Some would look at our lives and assume we have never put seed into good soil all these years. That we have only ever eaten all our seed, or held it back only to rot in our hands. They would be wrong, these ones who live by and only talk about Godly finances. “Plant your seed, water your seed, speak over your seed. Give and it shall be given back to you, pressed down, shaken together and RUNNING OVER, it shall be given to you.” To that I say HA! You judge based on an obvious lack of fruit, but you didn’t see all the things we did in secret because we love our God, we know it’s right to do, and because we just plain love to give. And oh, how much more I wish I could give!!!Tithes and offerings and even alms. We have checked out the soil we plant in, we have seen the seed bless and prosper others. We have given our money, things, time and of ourselves. Yet today I sit with debt in two bank accounts, nothing left available on our credit card, no cash in hand, bills piling up, school fees to pay, no house or car insurance, nearly no gas left in the tank and no money to buy our medications, or more food. The next E.I. payment comes in a week from now, and that will only cover mortgage, a tank of gas and some food. No bills, on school fees, no medicine, no insurance. and still no job prospects yet. 
Still there is this thing that sits and gnaws at the back of my mind, because I was taught it. If God is good all the time, then there must be something I, we have not done...as if anything I could do could loosen or tighten the hand of God towards me. How prideful a religious teaching is that!?!! Yet so many christians will tell another that if the fruit isn’t there, they must be not doing something right, or at all. One minute we will spout off how good God is, that He is no respecter of persons, that He is a God of mercy but confronted with difficult circumstances in our lives we start blaming ourselves for missing some part of the puzzle. I was taught to do all I know and then, having done all to stand. Stand my ground. Stand firm and unwavering. Stand against the storm.
But sometimes, the storm can be just too big, the waves just too high. Nothing stands in the face of a tsunami. We all witnessed that just this year in Japan. The aftermath of such a storm, which has claimed lives, taken out entire cities, decimated farms, homes, transportation, and livestock, can be so hard on a people that those of us watching from afar on television just can not comprehend the pain, torment and fear a disaster like it has engulfed the people in. We can not comprehend what we have not experienced. It is too great a tragedy to wrap our selfish little brains around. It’s too easy to turn the channel, or the page, or click the mouse. Unless you live it.
I recall wanting to, and as a sign physically standing in the flood waters of the last Fredericton flood three years back. I felt tired of missing out on the good stuff. I wanted Gods goodness to overflow in my life too. Perhaps I forgot to first look at all the destruction a flood can cause. All the lack, the mess, and the upheaval it brings with it first. In fact, I never even thought of it before now. 

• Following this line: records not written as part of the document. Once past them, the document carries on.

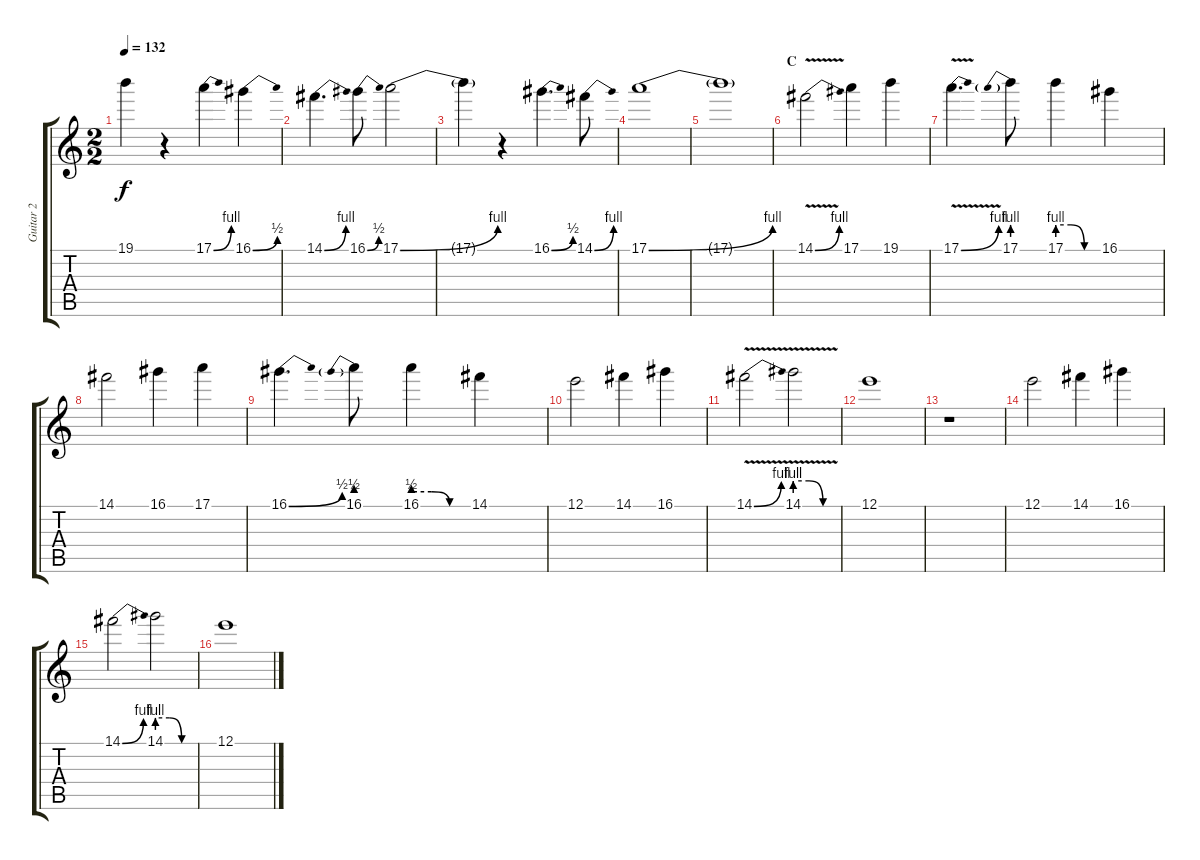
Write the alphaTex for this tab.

\track ("Guitar 2" "Guitar 2") {instrument distortionguitar}
\staff {score tabs}
\tuning (E4 B3 G3 D3 A2 E2) {hide}
\ts (2 2)
\tempo 132
\clef g2
\ks c
19.1{t}.4{dy f} r.4 17.1{be (bend 0 0 60 4)}.4 16.1{be (bend 0 0 60 2)}.4 |
14.1{be (bend 0 0 60 4)}.4{d} 16.1{be (bend 0 0 60 2)}.8 17.1{be (bend 0 0 60 4)}.2 |
17.1{t}.4 r.4 16.1{be (bend 0 0 60 2)}.4{d} 14.1{be (bend 0 0 60 4)}.8 |
17.1{be (bend 0 0 60 4)}.1 |
17.1{t}.1 |
\section ("" "C")
14.1{be (bend 0 0 60 4) v}.2 17.1.4 19.1.4 |
17.1{be (bend 0 0 60 4) v}.4{d} 17.1{be (prebend 0 4 60 4)}.8 17.1{be (custom 0 4 20 4 40 0 60 0)}.4 16.1.4 |
14.1.2 16.1.4 17.1.4 |
16.1{be (bend 0 0 60 2)}.4{d} 16.1{be (prebend 0 2 60 2)}.8 16.1{be (custom 0 2 20 2 40 0 60 0)}.4 14.1.4 |
12.1.2 14.1.4 16.1.4 |
14.1{be (bend 0 0 60 4) v}.2 14.1{be (custom 0 4 20 4 40 0 60 0) v}.2 |
12.1.1 |
r.1 |
12.1.2 14.1.4 16.1.4 |
14.1{be (bend 0 0 60 4)}.2 14.1{be (custom 0 4 20 4 40 0 60 0)}.2 |
12.1.1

Sometimes, after all you have done and all the standing you have done, just sometimes there is nothing left to do but sit and cry. It is o.k. to cry. So next time you find someone in distress, don’t judge. Don’t be like Job’s friends who sat with him but proceeded to tell him everything that he must have done wrong. Instead, sit and cry with them. That will be more help then any words of supposed wisdom that you can come up with.

1 comment:

Christopher & Anissa said...

Jenn, I don't have an answer to all of this, but my heart is heavy for you and your family.